- PROBLEM DETAILS
Below are lines of data, and only some are wanted. Please repeat exactly those from the line that has "1120 449 7.12" through the line that has "1023 412 8.51".

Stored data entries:
:::::

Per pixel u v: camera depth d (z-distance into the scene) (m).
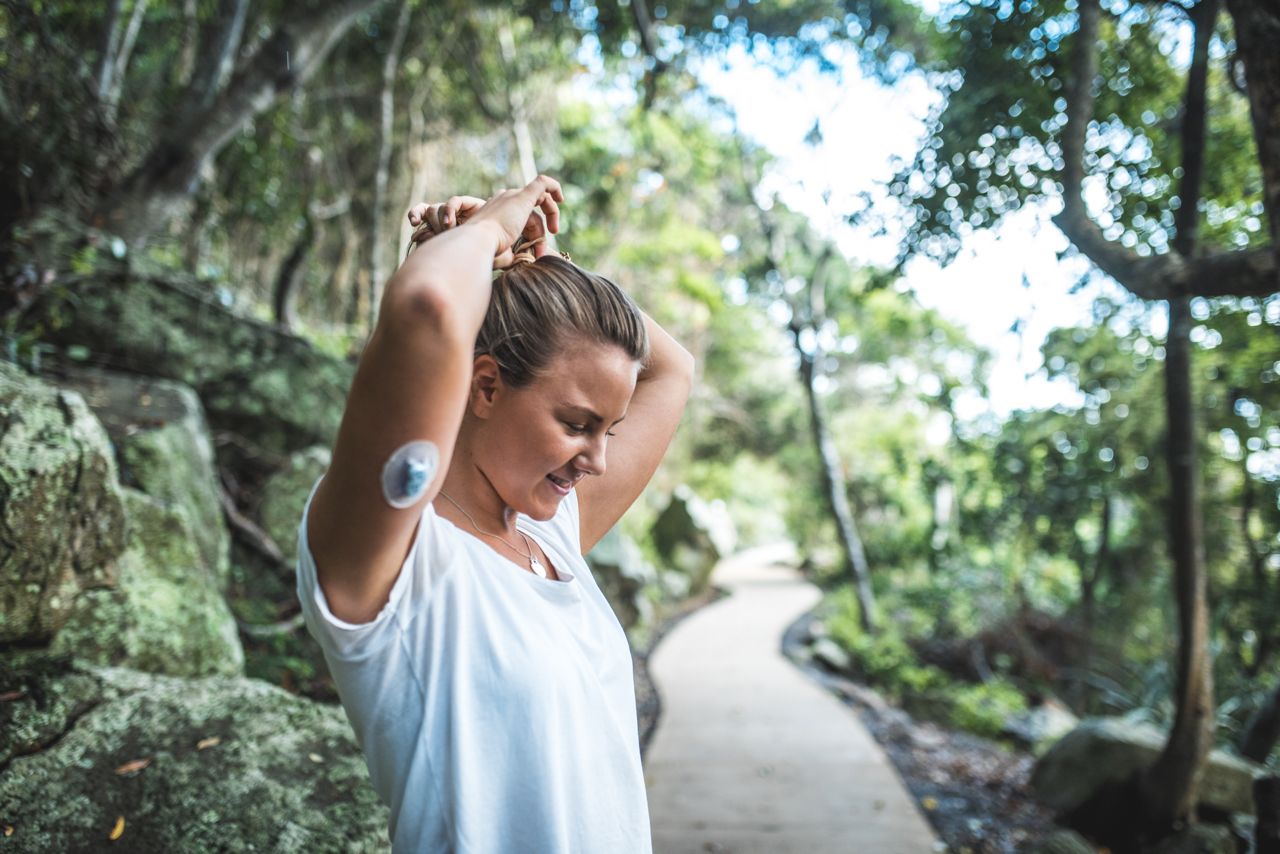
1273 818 2.46
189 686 2.07
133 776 1.77
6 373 2.41
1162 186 3.71
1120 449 7.12
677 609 11.72
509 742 0.75
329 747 1.94
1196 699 3.97
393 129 8.65
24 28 3.91
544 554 0.93
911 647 9.17
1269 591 5.76
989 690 7.77
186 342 4.69
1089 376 6.80
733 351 18.14
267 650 3.56
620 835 0.83
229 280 6.85
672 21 6.77
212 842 1.66
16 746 1.78
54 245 4.03
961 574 10.24
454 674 0.74
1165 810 4.05
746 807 4.59
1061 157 3.56
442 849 0.73
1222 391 5.35
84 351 4.12
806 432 17.73
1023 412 8.51
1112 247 3.08
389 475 0.64
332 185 8.05
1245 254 2.60
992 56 3.72
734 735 5.86
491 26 8.80
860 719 6.54
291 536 4.24
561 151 10.94
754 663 8.23
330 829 1.72
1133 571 7.91
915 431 14.27
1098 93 3.74
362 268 8.12
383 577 0.70
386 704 0.73
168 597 2.75
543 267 0.81
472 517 0.84
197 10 6.37
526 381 0.78
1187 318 3.83
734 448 18.98
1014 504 8.87
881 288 4.32
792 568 16.89
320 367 5.15
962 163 3.86
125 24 5.88
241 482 4.62
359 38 7.87
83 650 2.37
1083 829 4.41
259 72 4.90
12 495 2.11
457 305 0.63
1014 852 4.18
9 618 2.13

:::::

- RESULT BELOW
1120 449 7.12
677 609 11.72
509 742 0.75
329 747 1.94
1196 699 3.97
393 129 8.65
24 28 3.91
544 554 0.93
911 647 9.17
1269 591 5.76
989 690 7.77
186 342 4.69
1089 376 6.80
733 351 18.14
267 650 3.56
620 835 0.83
229 280 6.85
672 21 6.77
212 842 1.66
16 746 1.78
54 245 4.03
961 574 10.24
454 674 0.74
1165 810 4.05
746 807 4.59
1061 157 3.56
442 849 0.73
1222 391 5.35
84 351 4.12
806 432 17.73
1023 412 8.51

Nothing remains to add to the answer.